■ ACTIVITY ■
Starting at the line that contains "right knee: (191, 206)" in the listing below, write out every line word for word until you have written the line that contains "nose: (115, 24)".
----
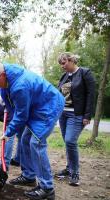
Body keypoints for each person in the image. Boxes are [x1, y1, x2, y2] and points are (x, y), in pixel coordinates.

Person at [0, 62, 64, 200]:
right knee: (25, 140)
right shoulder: (6, 79)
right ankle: (29, 176)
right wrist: (4, 98)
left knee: (36, 143)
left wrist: (8, 132)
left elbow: (22, 115)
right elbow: (11, 105)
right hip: (38, 106)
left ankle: (47, 188)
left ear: (3, 75)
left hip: (49, 106)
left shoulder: (20, 86)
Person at [56, 52, 95, 186]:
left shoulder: (85, 73)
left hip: (76, 114)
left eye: (64, 62)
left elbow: (91, 94)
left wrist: (87, 115)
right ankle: (69, 168)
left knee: (70, 141)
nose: (62, 66)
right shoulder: (64, 76)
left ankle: (75, 173)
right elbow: (59, 95)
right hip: (63, 114)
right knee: (67, 142)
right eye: (60, 64)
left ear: (72, 60)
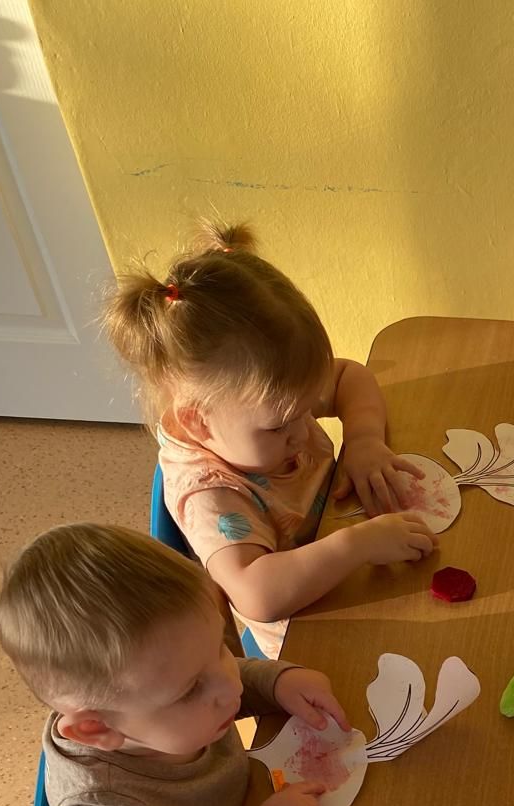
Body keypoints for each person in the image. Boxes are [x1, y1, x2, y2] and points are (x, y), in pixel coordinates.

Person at [0, 523, 344, 806]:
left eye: (218, 648)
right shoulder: (100, 805)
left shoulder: (157, 700)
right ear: (97, 729)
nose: (229, 687)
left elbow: (218, 674)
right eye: (191, 688)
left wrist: (276, 682)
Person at [103, 220, 435, 658]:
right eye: (279, 426)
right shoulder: (209, 494)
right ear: (199, 423)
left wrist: (364, 439)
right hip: (309, 640)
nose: (302, 431)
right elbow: (256, 594)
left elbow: (349, 376)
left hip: (355, 557)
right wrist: (357, 545)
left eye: (307, 408)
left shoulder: (262, 405)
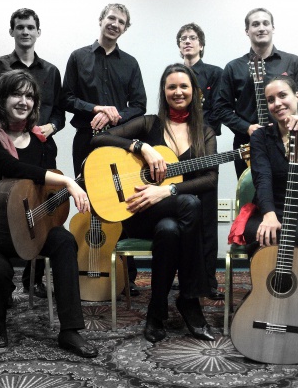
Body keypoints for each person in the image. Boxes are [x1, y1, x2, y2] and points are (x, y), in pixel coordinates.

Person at [0, 70, 97, 358]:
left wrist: (60, 195)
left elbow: (42, 188)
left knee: (64, 242)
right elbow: (12, 168)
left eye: (29, 95)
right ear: (1, 98)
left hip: (29, 221)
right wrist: (66, 181)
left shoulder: (41, 141)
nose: (24, 101)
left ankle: (70, 330)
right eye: (17, 94)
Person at [91, 64, 216, 343]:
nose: (178, 92)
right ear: (164, 92)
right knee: (191, 206)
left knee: (171, 229)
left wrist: (166, 190)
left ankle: (156, 310)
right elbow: (97, 139)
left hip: (171, 216)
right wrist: (140, 147)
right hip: (138, 212)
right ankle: (190, 301)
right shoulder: (149, 124)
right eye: (171, 87)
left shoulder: (204, 132)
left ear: (194, 92)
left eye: (184, 86)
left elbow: (210, 180)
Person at [0, 8, 65, 299]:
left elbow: (59, 116)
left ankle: (33, 279)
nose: (25, 31)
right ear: (12, 31)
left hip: (40, 148)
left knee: (41, 209)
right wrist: (13, 135)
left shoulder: (51, 71)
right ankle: (5, 282)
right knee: (12, 209)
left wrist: (46, 129)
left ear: (38, 32)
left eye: (30, 27)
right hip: (7, 146)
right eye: (20, 27)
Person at [62, 3, 147, 295]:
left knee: (124, 203)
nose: (115, 24)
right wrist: (96, 108)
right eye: (111, 18)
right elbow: (67, 99)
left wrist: (114, 115)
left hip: (120, 143)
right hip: (85, 139)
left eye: (121, 21)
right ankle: (86, 270)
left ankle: (128, 276)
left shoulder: (131, 63)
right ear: (101, 20)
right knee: (88, 202)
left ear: (125, 28)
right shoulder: (78, 57)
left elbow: (139, 105)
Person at [233, 75, 298, 268]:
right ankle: (262, 290)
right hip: (266, 210)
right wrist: (269, 215)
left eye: (282, 95)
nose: (277, 103)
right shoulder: (261, 136)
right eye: (270, 100)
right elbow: (262, 177)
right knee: (261, 233)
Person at [215, 7, 298, 179]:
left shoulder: (293, 62)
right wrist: (247, 128)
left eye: (265, 23)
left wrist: (295, 126)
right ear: (247, 31)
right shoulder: (233, 67)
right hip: (247, 146)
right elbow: (220, 108)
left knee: (291, 197)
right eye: (255, 24)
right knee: (250, 199)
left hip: (289, 142)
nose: (261, 28)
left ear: (273, 28)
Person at [176, 23, 224, 301]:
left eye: (192, 38)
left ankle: (208, 279)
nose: (187, 42)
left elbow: (216, 111)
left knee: (206, 217)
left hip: (204, 145)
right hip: (177, 149)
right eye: (183, 39)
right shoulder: (175, 73)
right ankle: (182, 277)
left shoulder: (214, 74)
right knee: (181, 216)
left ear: (201, 44)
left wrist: (199, 135)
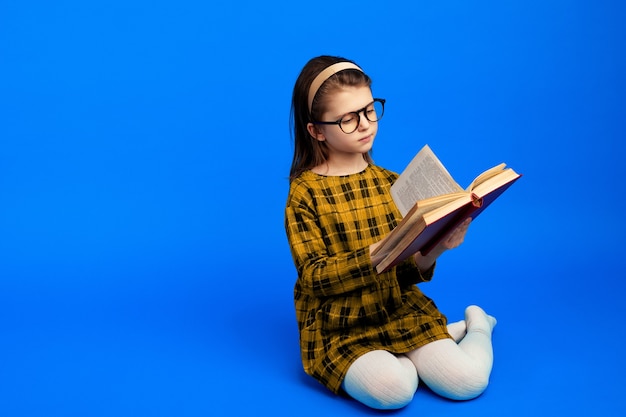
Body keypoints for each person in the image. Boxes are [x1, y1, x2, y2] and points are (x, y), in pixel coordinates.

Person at [284, 55, 497, 410]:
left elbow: (408, 269)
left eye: (369, 110)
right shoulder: (304, 194)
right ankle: (435, 341)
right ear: (317, 131)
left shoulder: (392, 183)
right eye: (348, 119)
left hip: (396, 309)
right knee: (395, 391)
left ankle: (477, 324)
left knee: (468, 382)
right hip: (340, 325)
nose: (366, 124)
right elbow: (313, 277)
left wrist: (439, 247)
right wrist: (375, 254)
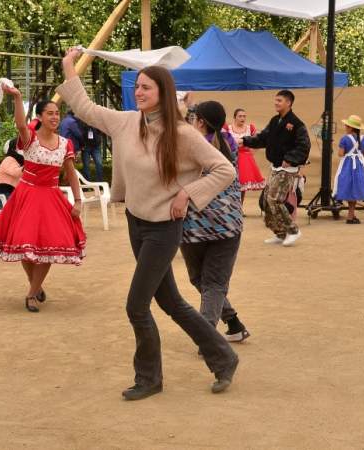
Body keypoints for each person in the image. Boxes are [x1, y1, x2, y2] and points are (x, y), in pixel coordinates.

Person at [57, 48, 238, 400]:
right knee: (170, 301)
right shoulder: (126, 122)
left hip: (163, 229)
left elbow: (224, 170)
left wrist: (188, 194)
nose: (139, 92)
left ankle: (149, 378)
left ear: (163, 94)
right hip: (136, 223)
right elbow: (86, 109)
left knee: (136, 306)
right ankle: (224, 357)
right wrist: (69, 66)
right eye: (138, 86)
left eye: (147, 88)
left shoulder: (183, 134)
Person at [0, 90, 86, 314]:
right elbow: (20, 124)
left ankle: (31, 293)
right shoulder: (30, 139)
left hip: (51, 197)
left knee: (46, 250)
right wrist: (18, 98)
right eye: (50, 113)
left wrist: (77, 200)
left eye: (57, 113)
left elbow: (71, 173)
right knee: (25, 247)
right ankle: (36, 286)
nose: (55, 117)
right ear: (40, 116)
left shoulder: (65, 143)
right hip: (26, 196)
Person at [183, 101, 250, 344]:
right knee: (213, 283)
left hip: (193, 227)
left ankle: (208, 339)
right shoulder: (229, 142)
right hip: (229, 225)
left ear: (200, 121)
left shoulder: (192, 147)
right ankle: (233, 323)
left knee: (205, 281)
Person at [240, 90, 310, 247]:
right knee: (266, 201)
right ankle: (280, 233)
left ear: (288, 103)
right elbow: (263, 138)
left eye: (279, 100)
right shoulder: (274, 121)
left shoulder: (297, 124)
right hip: (275, 167)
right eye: (275, 100)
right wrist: (245, 141)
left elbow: (304, 145)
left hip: (287, 169)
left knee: (275, 199)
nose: (276, 103)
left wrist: (290, 159)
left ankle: (293, 231)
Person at [333, 114, 364, 224]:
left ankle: (350, 216)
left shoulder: (345, 139)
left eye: (346, 126)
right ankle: (352, 215)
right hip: (360, 166)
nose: (345, 127)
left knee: (348, 188)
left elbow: (340, 154)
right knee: (355, 189)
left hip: (347, 166)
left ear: (350, 127)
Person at [224, 108, 265, 205]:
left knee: (242, 184)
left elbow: (258, 142)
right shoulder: (228, 128)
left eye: (244, 116)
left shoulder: (249, 128)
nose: (242, 118)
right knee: (230, 183)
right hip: (231, 158)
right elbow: (223, 142)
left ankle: (239, 206)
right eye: (240, 116)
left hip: (245, 159)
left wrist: (251, 153)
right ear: (235, 117)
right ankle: (230, 205)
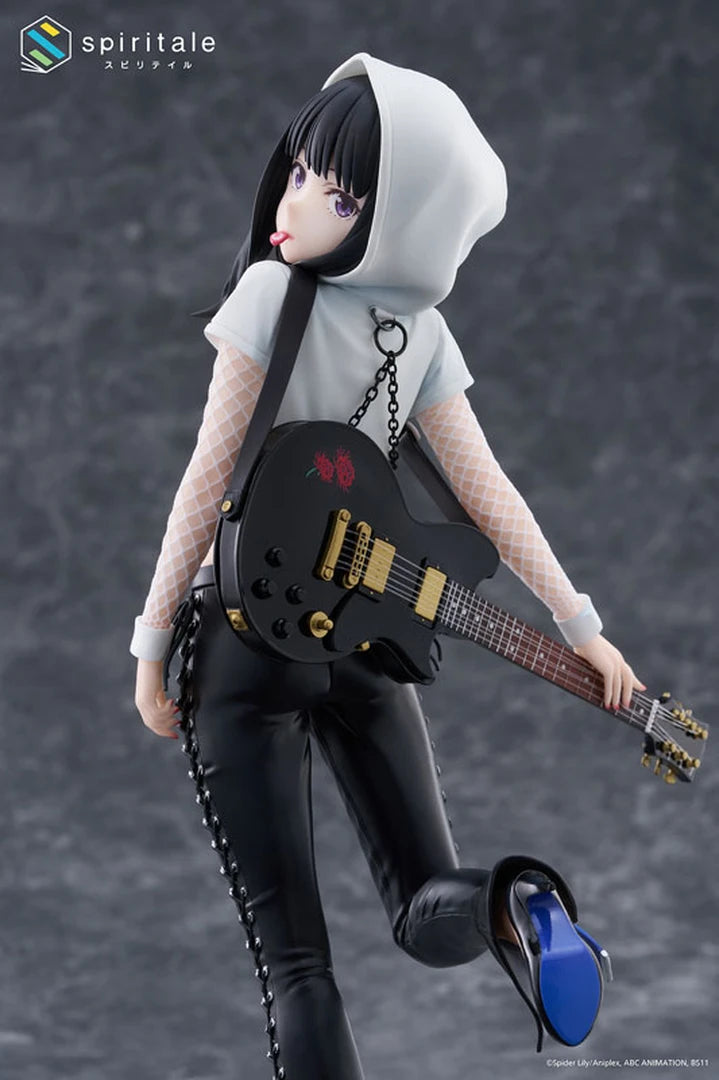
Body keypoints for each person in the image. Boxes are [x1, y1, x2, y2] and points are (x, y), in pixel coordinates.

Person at [131, 53, 644, 1080]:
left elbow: (206, 479)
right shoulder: (421, 334)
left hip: (247, 643)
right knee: (423, 905)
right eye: (297, 174)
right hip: (367, 635)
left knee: (296, 969)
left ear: (393, 220)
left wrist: (150, 641)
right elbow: (491, 497)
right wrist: (580, 625)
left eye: (335, 194)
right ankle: (510, 902)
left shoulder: (271, 294)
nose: (292, 204)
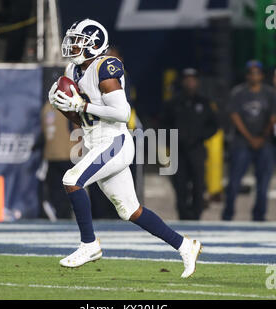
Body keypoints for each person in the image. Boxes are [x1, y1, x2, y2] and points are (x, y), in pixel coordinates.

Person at [48, 19, 202, 278]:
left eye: (78, 41)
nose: (72, 45)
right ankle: (185, 245)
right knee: (130, 210)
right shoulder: (72, 69)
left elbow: (122, 113)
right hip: (93, 140)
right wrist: (63, 106)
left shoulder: (105, 66)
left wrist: (82, 105)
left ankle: (89, 245)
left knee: (71, 179)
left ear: (94, 44)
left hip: (114, 141)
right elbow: (83, 121)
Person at [222, 60, 276, 221]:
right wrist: (251, 138)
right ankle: (228, 214)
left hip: (264, 141)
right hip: (242, 142)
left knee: (263, 182)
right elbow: (235, 116)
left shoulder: (270, 93)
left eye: (257, 73)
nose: (254, 76)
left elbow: (273, 117)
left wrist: (262, 136)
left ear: (261, 75)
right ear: (247, 75)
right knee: (234, 181)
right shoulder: (238, 93)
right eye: (251, 73)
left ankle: (259, 216)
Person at [162, 68, 219, 220]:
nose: (190, 82)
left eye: (193, 79)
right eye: (187, 79)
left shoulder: (205, 103)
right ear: (182, 82)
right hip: (178, 150)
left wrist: (199, 136)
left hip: (197, 149)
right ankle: (183, 215)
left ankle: (196, 214)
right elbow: (162, 125)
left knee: (198, 183)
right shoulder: (173, 103)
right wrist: (174, 137)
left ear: (198, 82)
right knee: (180, 184)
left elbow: (214, 125)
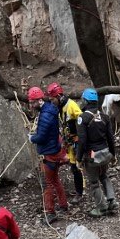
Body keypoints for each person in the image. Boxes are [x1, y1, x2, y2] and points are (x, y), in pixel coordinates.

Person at [28, 85, 68, 224]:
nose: (31, 106)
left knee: (48, 184)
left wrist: (31, 138)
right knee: (55, 180)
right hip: (55, 150)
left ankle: (50, 213)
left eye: (33, 103)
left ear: (39, 101)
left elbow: (42, 137)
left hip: (50, 153)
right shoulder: (50, 110)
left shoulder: (45, 115)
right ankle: (63, 204)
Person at [75, 88, 116, 218]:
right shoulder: (104, 117)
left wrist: (79, 157)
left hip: (92, 155)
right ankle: (112, 200)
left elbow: (82, 141)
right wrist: (113, 154)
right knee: (104, 176)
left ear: (85, 101)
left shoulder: (82, 118)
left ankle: (102, 207)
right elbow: (110, 137)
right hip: (105, 152)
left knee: (94, 182)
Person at [47, 82, 84, 203]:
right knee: (73, 167)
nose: (51, 101)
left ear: (58, 96)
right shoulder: (60, 107)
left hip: (76, 141)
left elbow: (82, 120)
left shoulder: (71, 105)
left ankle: (79, 193)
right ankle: (79, 190)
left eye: (52, 99)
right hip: (69, 141)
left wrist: (80, 138)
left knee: (76, 167)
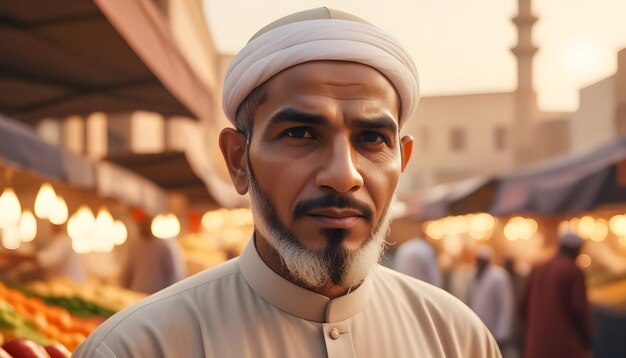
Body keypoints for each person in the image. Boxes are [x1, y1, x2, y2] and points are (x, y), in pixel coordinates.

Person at [75, 8, 501, 357]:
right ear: (238, 160)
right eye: (300, 133)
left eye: (371, 138)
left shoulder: (457, 339)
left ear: (402, 161)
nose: (343, 175)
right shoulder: (137, 347)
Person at [521, 233, 592, 358]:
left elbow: (523, 306)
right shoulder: (573, 271)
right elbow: (579, 309)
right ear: (575, 250)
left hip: (535, 345)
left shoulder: (538, 268)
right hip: (563, 347)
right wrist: (587, 339)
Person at [118, 215, 187, 294]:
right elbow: (126, 273)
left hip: (158, 298)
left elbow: (176, 276)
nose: (142, 224)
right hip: (137, 297)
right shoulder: (135, 244)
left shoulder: (167, 244)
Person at [467, 245, 514, 352]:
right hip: (477, 326)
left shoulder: (499, 276)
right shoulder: (473, 275)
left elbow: (505, 304)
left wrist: (502, 331)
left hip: (494, 328)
----
■ RESPONSE TO THIS EXERCISE ■
right knee: (191, 206)
left knee: (171, 229)
left wrist: (166, 190)
left ankle: (156, 310)
right elbow: (97, 139)
left hip: (171, 216)
right wrist: (140, 147)
right hip: (138, 212)
right ankle: (190, 301)
right shoulder: (149, 124)
right eye: (171, 87)
left shoulder: (204, 132)
left ear: (194, 92)
left eye: (184, 86)
left elbow: (210, 180)
Person at [0, 8, 65, 299]:
left elbow: (59, 116)
left ankle: (33, 279)
nose: (25, 31)
right ear: (12, 31)
left hip: (40, 148)
left knee: (41, 209)
right wrist: (13, 135)
left shoulder: (51, 71)
right ankle: (5, 282)
right knee: (12, 209)
left wrist: (46, 129)
left ear: (38, 32)
left eye: (30, 27)
right hip: (7, 146)
right eye: (20, 27)
Person at [62, 3, 147, 295]:
left knee: (124, 203)
nose: (115, 24)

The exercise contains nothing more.